PROVIDED INFORMATION: Begin

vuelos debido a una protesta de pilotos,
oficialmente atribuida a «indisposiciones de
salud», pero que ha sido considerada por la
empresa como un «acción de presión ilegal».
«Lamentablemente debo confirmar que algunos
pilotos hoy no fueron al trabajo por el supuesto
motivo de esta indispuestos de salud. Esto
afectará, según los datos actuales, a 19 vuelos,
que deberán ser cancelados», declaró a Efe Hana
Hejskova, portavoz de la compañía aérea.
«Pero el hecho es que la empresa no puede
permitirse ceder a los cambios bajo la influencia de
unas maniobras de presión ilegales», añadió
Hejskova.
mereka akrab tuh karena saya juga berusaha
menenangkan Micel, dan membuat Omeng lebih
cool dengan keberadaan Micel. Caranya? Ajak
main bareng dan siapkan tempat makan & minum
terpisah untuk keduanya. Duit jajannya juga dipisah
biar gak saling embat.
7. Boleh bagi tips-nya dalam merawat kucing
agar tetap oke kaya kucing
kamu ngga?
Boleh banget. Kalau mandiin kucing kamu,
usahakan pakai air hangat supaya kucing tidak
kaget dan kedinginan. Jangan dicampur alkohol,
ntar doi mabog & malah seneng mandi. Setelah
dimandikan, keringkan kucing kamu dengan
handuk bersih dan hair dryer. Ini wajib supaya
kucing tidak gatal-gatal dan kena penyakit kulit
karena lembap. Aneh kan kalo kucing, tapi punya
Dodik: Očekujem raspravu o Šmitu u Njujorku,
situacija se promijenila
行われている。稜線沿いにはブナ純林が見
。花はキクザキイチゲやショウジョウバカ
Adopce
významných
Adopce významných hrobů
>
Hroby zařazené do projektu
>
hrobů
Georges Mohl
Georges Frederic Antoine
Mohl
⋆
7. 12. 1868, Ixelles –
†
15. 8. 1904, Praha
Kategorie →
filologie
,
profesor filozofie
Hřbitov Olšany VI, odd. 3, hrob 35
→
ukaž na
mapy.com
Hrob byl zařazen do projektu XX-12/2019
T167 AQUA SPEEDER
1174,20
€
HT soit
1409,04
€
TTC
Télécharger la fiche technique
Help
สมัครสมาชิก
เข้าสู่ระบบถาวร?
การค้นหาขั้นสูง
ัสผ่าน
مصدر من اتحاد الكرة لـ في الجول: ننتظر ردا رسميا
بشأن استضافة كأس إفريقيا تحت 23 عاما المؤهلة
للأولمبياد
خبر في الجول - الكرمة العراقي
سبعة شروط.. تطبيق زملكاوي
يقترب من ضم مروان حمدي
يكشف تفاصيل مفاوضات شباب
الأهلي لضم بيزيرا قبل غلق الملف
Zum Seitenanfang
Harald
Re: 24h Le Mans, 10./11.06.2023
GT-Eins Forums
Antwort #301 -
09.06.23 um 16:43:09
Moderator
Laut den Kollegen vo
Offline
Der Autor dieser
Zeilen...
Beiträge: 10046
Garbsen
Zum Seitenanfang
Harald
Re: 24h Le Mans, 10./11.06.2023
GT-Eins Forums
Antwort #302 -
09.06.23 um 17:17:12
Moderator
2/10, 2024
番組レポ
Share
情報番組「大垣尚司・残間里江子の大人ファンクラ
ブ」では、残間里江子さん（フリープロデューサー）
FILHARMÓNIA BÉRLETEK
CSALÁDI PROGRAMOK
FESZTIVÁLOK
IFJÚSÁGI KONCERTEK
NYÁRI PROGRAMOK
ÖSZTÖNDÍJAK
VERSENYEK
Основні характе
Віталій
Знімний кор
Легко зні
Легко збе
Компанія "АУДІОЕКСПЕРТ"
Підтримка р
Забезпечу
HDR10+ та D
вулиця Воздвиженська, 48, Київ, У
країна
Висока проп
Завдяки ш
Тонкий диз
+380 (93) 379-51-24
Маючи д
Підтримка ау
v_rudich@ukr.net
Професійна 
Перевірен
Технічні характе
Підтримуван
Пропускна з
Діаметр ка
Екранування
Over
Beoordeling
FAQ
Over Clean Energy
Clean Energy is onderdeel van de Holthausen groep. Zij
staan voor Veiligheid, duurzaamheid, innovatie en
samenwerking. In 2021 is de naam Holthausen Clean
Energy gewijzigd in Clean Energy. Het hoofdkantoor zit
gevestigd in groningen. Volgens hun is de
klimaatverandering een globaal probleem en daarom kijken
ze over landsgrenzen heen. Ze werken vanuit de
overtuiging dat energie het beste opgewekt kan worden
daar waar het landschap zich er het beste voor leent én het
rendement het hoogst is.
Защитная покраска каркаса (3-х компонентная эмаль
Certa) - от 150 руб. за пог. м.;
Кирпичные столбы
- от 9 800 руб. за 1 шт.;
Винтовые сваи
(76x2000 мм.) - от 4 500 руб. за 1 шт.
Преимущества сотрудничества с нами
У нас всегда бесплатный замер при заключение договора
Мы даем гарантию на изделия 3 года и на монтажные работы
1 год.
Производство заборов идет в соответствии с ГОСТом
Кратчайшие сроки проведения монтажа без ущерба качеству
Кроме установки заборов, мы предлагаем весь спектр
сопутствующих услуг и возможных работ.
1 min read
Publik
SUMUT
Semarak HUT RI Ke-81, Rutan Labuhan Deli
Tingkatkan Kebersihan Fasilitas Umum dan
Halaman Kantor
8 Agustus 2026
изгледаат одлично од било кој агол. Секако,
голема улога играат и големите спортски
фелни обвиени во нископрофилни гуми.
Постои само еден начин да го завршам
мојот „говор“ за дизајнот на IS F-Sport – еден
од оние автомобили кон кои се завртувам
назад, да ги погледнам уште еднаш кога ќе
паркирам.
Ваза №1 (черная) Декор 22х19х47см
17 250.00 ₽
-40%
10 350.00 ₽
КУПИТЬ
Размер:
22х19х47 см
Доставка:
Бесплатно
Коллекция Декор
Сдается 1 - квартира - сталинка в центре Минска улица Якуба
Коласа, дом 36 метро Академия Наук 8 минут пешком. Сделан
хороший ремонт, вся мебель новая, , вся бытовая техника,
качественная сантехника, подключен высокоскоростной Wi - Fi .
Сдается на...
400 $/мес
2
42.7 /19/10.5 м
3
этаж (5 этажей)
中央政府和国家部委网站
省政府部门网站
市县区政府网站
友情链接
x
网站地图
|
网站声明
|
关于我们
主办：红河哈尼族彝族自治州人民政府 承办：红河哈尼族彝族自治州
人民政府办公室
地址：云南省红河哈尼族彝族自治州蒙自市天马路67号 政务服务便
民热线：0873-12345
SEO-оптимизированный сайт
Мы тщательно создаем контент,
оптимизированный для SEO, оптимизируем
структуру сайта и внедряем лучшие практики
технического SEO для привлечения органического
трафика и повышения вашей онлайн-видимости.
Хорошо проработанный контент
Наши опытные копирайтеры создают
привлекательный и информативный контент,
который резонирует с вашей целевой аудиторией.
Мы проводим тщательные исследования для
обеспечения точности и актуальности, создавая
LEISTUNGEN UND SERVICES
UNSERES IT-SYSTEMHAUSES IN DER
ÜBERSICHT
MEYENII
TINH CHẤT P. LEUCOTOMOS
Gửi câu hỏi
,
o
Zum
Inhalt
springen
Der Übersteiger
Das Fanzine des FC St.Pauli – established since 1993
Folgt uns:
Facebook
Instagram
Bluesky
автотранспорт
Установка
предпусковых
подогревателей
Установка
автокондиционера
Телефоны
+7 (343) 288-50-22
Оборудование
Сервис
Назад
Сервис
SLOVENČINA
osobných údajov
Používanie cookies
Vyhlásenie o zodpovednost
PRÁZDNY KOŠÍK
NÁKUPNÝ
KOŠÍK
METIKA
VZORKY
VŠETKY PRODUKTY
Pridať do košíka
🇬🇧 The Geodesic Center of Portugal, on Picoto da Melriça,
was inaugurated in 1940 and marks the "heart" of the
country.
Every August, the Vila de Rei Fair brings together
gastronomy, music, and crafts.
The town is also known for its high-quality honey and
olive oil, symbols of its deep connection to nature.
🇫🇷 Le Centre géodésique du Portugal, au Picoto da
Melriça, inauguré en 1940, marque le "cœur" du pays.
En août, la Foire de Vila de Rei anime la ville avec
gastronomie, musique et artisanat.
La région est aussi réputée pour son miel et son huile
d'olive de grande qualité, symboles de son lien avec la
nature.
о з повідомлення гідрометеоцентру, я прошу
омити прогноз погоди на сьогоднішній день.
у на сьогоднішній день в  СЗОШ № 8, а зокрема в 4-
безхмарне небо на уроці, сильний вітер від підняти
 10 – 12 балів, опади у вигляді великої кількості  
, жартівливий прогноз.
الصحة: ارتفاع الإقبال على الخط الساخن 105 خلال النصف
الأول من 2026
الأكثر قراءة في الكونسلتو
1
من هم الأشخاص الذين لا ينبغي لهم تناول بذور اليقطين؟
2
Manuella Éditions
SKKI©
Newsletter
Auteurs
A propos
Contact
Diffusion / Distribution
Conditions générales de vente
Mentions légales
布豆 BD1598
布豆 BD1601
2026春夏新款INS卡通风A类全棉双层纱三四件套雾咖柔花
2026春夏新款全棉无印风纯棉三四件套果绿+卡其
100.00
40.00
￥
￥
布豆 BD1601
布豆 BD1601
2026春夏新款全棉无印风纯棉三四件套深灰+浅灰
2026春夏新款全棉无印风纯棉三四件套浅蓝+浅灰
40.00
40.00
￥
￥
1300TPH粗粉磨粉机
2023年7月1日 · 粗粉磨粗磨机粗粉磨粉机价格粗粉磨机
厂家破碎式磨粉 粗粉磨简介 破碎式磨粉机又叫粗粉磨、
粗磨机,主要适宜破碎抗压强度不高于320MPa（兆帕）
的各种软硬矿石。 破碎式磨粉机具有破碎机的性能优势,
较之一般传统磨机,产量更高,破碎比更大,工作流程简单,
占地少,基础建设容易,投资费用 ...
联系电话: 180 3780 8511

PROVIDED INFORMATION: End

**PROBLEM TO SOLVE:**
Rewrite everything from the start of the records down to the line containing "afectará, según los", changing "pilotos" to "tripulantes" and leaving all else unchanged.

**ANSWER BOX:**
vuelos debido a una protesta de tripulantes,
oficialmente atribuida a «indisposiciones de
salud», pero que ha sido considerada por la
empresa como un «acción de presión ilegal».
«Lamentablemente debo confirmar que algunos
tripulantes hoy no fueron al trabajo por el supuesto
motivo de esta indispuestos de salud. Esto
afectará, según los datos actuales, a 19 vuelos,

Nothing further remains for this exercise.